What is acaraje? Where to find the best of the Brazilian street food


Acaraje, Brazil


You may not have heard of this dish, but trust me, you need it in your life. Your arteries probably don't. And your calorie counter doesn't. But you do. Acaraje is a street-food specialty in the Brazilian state of Bahia, a ball of mashed black-eyed peas that is deep-fried in palm oil, then split in half and stuffed with deliciousness, usually spicy pastes made with cashews and prawns, plus whole-fried school prawns, served with more hot sauce.
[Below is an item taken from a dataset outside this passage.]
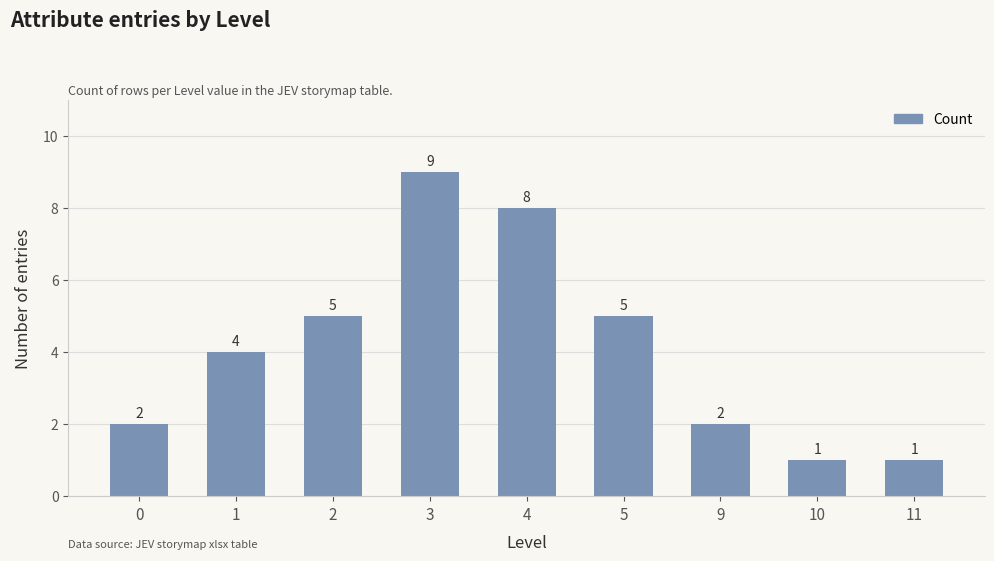

What is the value of the 1st bar from the left?

2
These snacks are legendary throughout cities such as Salvador, Ilheus and Itabuna.


Acaraje's roots lie in the West African dish akara, a very similar preparation of mashed, deep-fried black-eyed peas, though these cakes are typically not split and filled with paste and meat in the Bahian style. Akara was brought across from Nigeria and Ghana by people enslaved by the Portuguese. It was quickly adopted as a street-food staple in Bahia, and became known as acaraje, probably as a portmanteau of words in the West African Yoruba language, given vendors used to shout "akara n'je", or "come and eat akara" to passing customers. These days most acaraje vendors are women, who typically wear all white.


Acaraje is sold throughout Bahia, but for the best you really have to go to Salvador. This is true street food, so your best bet is to wander the alleyways and keep your eyes open; however, Acaraje de Regina, a small stall permanently set up in the Rio Vermelho district, is an eternally popular classic.


This is a hard dish to find even in Brazil (outside Bahia), so it's no surprise Australia has very few vendors. Contact Abrisa (abrisa.org.au), a Melbourne-based Brazilian community group, to ask who might be able to make acaraje near you.


Acaraje has spiritual significance in Bahia as well: the dish is used as sacred offerings in Candomble, an Afro-Brazilian religion. These acaraje are offered to the "orixa", spirits sent by the supreme creator, Olodumare.